Traditionally, women of these communities — the Nair and Mappila of Kerala, the Khasi and Garo of Meghalaya, and the Nicobarese of the Nicobar Islands — stay at their parents’ home and inherit property. S. Anvar, a chronicler of South Indian Muslim heritage, notes Marakkayar Muslims of coastal Tamil Nadu follow the same system too. Why do some communities allow women to stay at their birth home? Why not others?
If it’s all to do with inheritance, what do nomadic hunter-gatherers do? After all, they have few possessions to bequeath.
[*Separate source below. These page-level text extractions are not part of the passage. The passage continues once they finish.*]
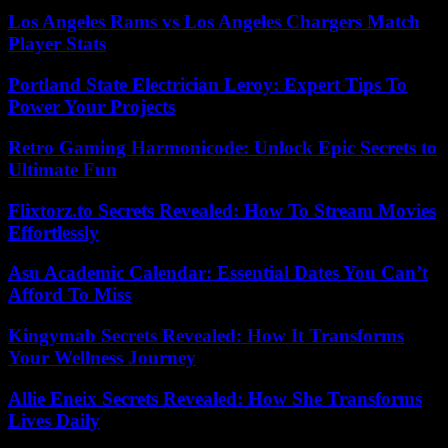
Los Angeles Rams vs Los Angeles Chargers Match
Player Stats
Portland State Electrician Leroy: Expert Tips To
Power Your Projects
Retro Gaming Harmonicode: Unlock Epic Secrets to
Ultimate Fun
Flixtorz.to Secrets Revealed: How To Stream Movies
Effortlessly
Asu Academic Calendar: Essential Dates You Can’t
Afford To Miss
Kingymab Secrets Revealed: How It Transforms
Your Wellness Journey
Allie Eneix Secrets Revealed: How She Transforms
Lives Daily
The Irula here in Tamil Nadu have been forced to settle down over the years, but they haven’t given up their hunter-gatherer ways entirely. When Kali, an Irula tribal who works with us, got married, he lived with his wife’s family for a while. Then he moved to his mother’s settlement. When his widowed mother remarried, Kali and his wife lived with his step-father’s family for some time. At other times, the couple lived with the wife’s sister, aunts, uncles, and brother’s in-laws. If we had to pick up Kali before going on a hike, we had to first find out his current residence. Like many other tropical foraging communities, Kali and his wife didn’t move away from their parents permanently. I couldn’t find a comparable primate society.
If this is a reflection of the family life of early humans, then the boys-stay-and-girls-leave tradition developed later, when we made the shift from nomadic foraging to animal husbandry and agriculture about 10,000 years ago.
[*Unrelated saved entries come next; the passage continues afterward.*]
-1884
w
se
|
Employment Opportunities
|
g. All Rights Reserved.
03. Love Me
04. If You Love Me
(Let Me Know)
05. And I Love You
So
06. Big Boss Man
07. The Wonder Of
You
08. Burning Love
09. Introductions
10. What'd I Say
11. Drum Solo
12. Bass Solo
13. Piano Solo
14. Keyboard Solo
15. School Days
A team of anthropologists led by Kim Hill of Arizona State University says the level of cooperation and group organisation among our hunter-gatherer forebears is the reason for the exceptional success of mankind.
When members of early hunting-and-gathering humans travelled between groups, new ideas and innovations travelled with them and spread to a wide network of people. Such cultural exchanges gave our ancestors an edge over other primates and rival human species.
Although some members of a hunter-gatherer band were related by blood or marriage, several were unrelated to each other. Yet they all cooperated. No other primate appears to collaborate with unrelated individuals in hunting, gathering, and sharing food, and rearing children. This behaviour is unprecedented in the animal world.
By staking ownership of land and accumulating wealth, we changed the dynamics. According to a theory proposed by economist Brishti Guha, women stay home and till the land in societies that are at war. Besides, the Mappila and Marakkayar are maritime tradesmen, while Nicobarese are hunters. In all these cases, women stay with their parents and kin since their husbands are absent for long periods of time. The flip side of the situation is the husbands have no way of ascertaining the paternity of their wives’ children. Rather than invest in a child with whom they may share no genes, they invest in their sisters’ children with whom they definitely share some genetic affinity. Therefore, wealth passes through women in such communities.
If women lived in their in-laws’ households, paternity of children is not in doubt. That’s why girls are made to leave their parental homes. In such communities, assets are handed down father to son. This is not the last word on the subject and we can look forward to many other theories in the future.
It seems ironic we established our uniqueness as humans by evolving an exceptional collaborative lifestyle, but in dealing with property and assets, we relapsed into a non-human primate manner of dealing with relationships.
Once I became independent, I fledged from my parents’ nest. A few years later, my brother went halfway across the world, married, and settled down. Like urban, nuclear families everywhere, both sexes emigrated.
A few years after Rom and I moved to our farm, an interesting thing happened.
My parents dispersed — they came to live with Rom and me.